Continue the page on the Dataflow streaming benchmark pipeline, starting right after its final sentence.

= PROVIDED PASSAGE =
#####

When developing Dataflow pipelines, it's common to want to benchmark them at a specific QPS using fake or generated data. This pipeline takes in a QPS parameter, a path to a schema file, and generates fake JSON messages matching the schema to a Pub/Sub topic at the rate of the QPS.
StreamingBenchmark - A streaming pipeline which generates messages at a specified rate to a Pub/Sub topic. The messages are generated according to a schema template which instructs the pipeline how to populate the messages with fake data compliant to constraints.
Note the number of workers executing the pipeline must be large enough to support the supplied QPS. Use a general rule of 2,500 QPS per core in the worker pool when configuring your pipeline.
- Java 8
- Maven 3
Build the entire project using the maven compile command.
mvn clean compile
The schema file used to generate JSON messages with fake data is based on the json-data-generator library. This library allows for the structuring of a sample JSON schema and injection of common faker functions to instruct the data generator of what type of fake data to create in each field. See the json-data-generator docs for more information on the faker functions.
Below is an example schema file which generates fake game event payloads with random data.
{
"eventId": "{{uuid()}}",
"eventTimestamp": {{timestamp()}},
"ipv4": "{{ipv4()}}",
"ipv6": "{{ipv6()}}",
"country": "{{country()}}",
"username": "{{username()}}",
"quest": "{{random("A Break In the Ice", "Ghosts of Perdition", "Survive the Low Road")}}",
"score": {{integer(100, 10000)}},
"completed": {{bool()}}
}
Based on the above schema, the below would be an example of a message which would be output to the Pub/Sub topic.

#####

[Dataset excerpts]
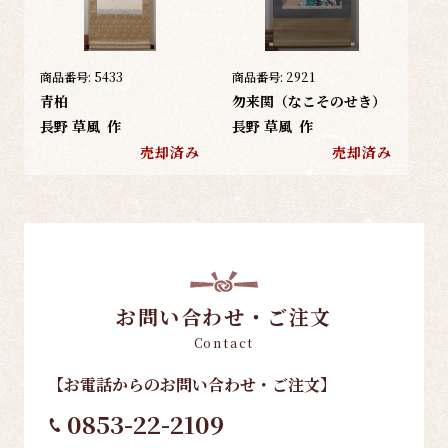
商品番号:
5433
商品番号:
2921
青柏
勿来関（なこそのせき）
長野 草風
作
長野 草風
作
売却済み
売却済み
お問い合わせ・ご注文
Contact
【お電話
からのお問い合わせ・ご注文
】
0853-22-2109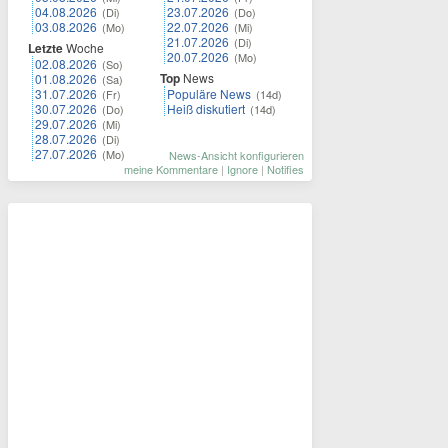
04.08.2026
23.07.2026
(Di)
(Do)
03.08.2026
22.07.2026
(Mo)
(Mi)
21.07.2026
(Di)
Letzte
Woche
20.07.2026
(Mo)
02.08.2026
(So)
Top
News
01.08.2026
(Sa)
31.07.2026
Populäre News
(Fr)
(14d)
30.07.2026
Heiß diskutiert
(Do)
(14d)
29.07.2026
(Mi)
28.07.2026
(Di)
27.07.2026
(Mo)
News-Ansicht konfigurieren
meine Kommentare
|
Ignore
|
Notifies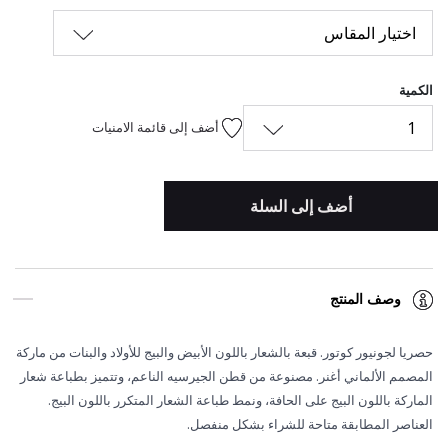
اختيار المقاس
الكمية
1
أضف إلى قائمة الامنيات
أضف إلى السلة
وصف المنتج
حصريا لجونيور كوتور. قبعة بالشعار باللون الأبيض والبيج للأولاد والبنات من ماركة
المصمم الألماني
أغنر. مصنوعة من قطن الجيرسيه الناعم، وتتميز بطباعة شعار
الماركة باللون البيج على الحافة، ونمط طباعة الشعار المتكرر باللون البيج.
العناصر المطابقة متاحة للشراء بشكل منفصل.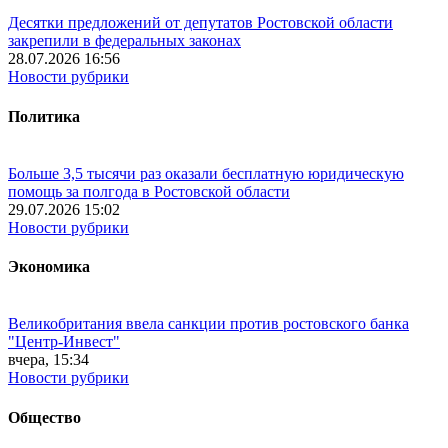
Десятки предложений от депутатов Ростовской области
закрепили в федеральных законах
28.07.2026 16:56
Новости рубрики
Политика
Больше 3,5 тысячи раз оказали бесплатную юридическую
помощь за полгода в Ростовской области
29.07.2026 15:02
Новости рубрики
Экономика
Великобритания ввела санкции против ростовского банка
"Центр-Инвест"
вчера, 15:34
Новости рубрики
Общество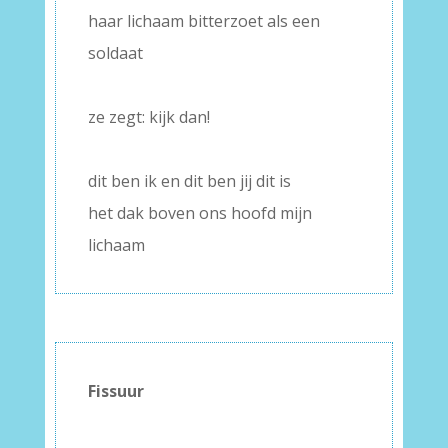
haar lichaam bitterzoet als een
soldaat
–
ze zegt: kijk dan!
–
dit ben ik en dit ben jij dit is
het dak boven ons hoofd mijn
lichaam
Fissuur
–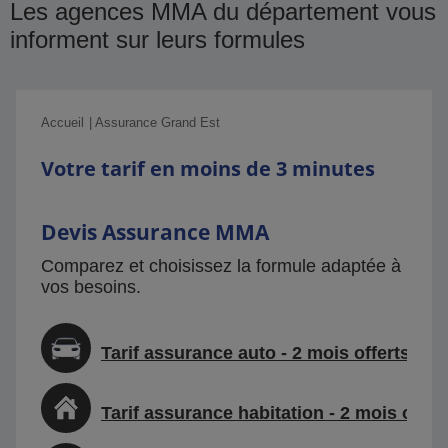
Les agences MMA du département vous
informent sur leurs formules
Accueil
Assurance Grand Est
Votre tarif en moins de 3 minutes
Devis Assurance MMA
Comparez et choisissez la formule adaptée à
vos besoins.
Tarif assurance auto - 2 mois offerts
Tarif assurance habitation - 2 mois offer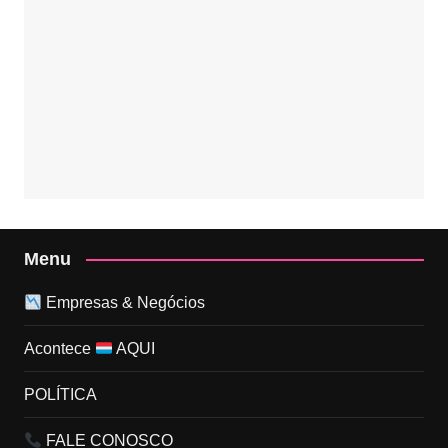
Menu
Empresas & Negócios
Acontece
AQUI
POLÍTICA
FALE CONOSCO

#####

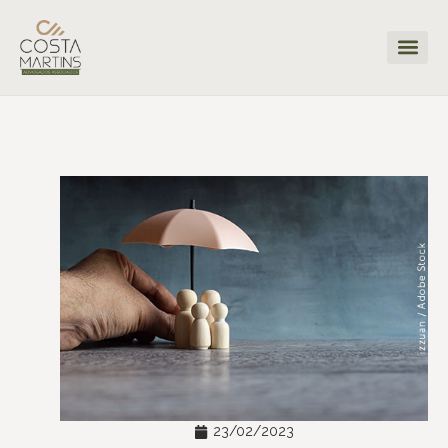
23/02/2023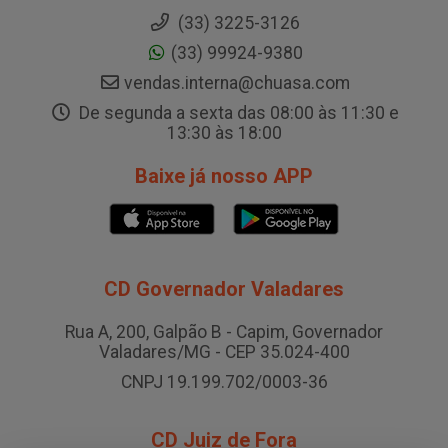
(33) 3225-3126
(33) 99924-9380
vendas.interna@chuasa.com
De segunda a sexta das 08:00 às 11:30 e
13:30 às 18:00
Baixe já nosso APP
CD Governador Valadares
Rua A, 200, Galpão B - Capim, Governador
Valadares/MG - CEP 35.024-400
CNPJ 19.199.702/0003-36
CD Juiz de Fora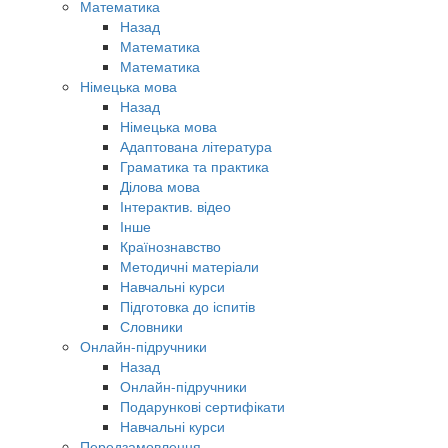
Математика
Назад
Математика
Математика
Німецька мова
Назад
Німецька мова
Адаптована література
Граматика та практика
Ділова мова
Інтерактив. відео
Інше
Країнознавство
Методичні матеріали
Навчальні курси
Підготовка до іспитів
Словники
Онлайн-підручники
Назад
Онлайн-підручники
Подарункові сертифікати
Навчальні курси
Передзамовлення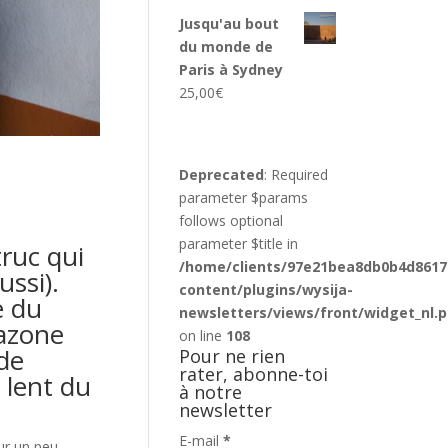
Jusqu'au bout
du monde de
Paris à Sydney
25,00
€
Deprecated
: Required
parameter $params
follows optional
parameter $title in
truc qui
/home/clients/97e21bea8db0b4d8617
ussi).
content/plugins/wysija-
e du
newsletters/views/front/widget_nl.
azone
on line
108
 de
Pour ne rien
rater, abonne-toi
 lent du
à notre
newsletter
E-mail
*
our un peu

#####

= RESPONSE TO THIS TASK =
{
"eventId": "5dacca34-163b-42cb-872e-fe3bad7bffa9",
"eventTimestamp": 1537729128894,
"ipv4": "164.215.241.55",
"ipv6": "e401:58fc:93c5:689b:4401:206f:4734:2740",
"country": "Montserrat",
"username": "asellers",
"quest": "A Break In the Ice",
"score": 2721,
"completed": false
}
# Set the pipeline vars
PROJECT_ID=<project-id>
BUCKET=<bucket>
PIPELINE_FOLDER=gs://${BUCKET}/dataflow/pipelines/streaming-benchmark
SCHEMA_LOCATION=gs://<path-to-schema-location-in-gcs>
PUBSUB_TOPIC=projects/$PROJECT_ID/topics/<topic-id>
# Set the desired QPS
QPS=50000
# Set the runner
RUNNER=DataflowRunner
# Compute engine zone
ZONE=us-east1-d
# Build the template
mvn compile exec:java \
-Dexec.mainClass=com.google.cloud.pso.pipeline.StreamingBenchmark \
-Dexec.cleanupDaemonThreads=false \
-Dexec.args=" \
--project=${PROJECT_ID} \
--stagingLocation=${PIPELINE_FOLDER}/staging \
--tempLocation=${PIPELINE_FOLDER}/temp \
--runner=${RUNNER} \
--zone=${ZONE} \
--autoscalingAlgorithm=THROUGHPUT_BASED \
--maxNumWorkers=5 \
--qps=${QPS} \
--schemaLocation=${SCHEMA_LOCATION} \
--topic=${PUBSUB_TOPIC}"